Wahrscheinlich hatte er auf einen Ohnmachtsanfall meinerseits gewartet.

Mein lautstarkes Gelächter schockierte ihn. So hatte ich schon lange nicht mehr lachen können. Ich befreite meine Seele damit von einem Teil der aufgestauten Erregung und stellte mir immer wieder vor, wie dieser Spitzname zustandegekommen war.

Die Terraner waren unerschöpflich im Erfinden solcher Dinge. Ich kannte kein anderes galaktisches Volk, das annähernd fähig gewesen wäre, über sich selbst so zu spotten und sich selbst so zu kritisieren, wie es Terraner mit größter Selbstverständlichkeit vermochten.

»Beuteterraner, herrlich«, sagte ich hustend. »Ist das alles, mein Freund?«

Lemy stand breitbeinig auf der Tischplatte, hatte die Hände in die Hüften gestemmt und sah mit einem undefinierbaren Gesichtsausdruck auf mich hinab. Ich bemerkte jetzt erst, dass ich in meinem zurückgeklappten Andrucksessel lag und die Beine weit von mir streckte.

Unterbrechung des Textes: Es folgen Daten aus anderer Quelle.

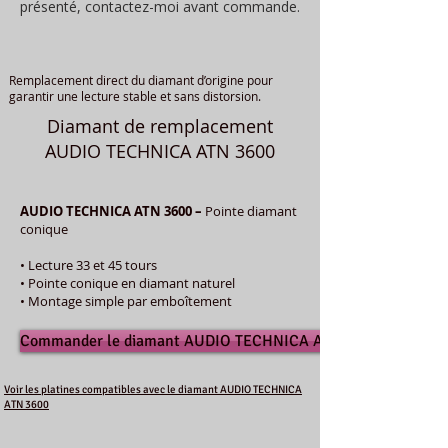
présenté, contactez-moi avant commande.
Remplacement direct du diamant d’origine pour
garantir une lecture stable et sans distorsion.
Diamant de remplacement
AUDIO TECHNICA ATN 3600
AUDIO TECHNICA ATN 3600 –
Pointe diamant
conique
• Lecture 33 et 45 tours
• Pointe conique en diamant naturel
• Montage simple par emboîtement
Commander le diamant AUDIO TECHNICA ATN 3600
Voir les platines compatibles avec le diamant AUDIO TECHNICA
ATN 3600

Lemy war ein viel besserer Psychologe, als ich gedacht hatte.

»Na also, da hätten wir es ja geschafft. Sind Sie jetzt wieder in besserer Stimmung, Sir?«

Ich hielt die Luft an. Der Kleine lachte so schrill, dass meine Ohren summten. Anschließend kam mir ein Verdacht. Spielte er etwa nur den vornehmen Mann, um unwissende Leute in hinterhältiger Art nasführen zu können?

Ich schob meinen Bericht zur Seite und griff mit einer Hand nach dem Siganesen. Er legte seine Ellenbogen auf meine Finger und schaute mich zerknirscht an.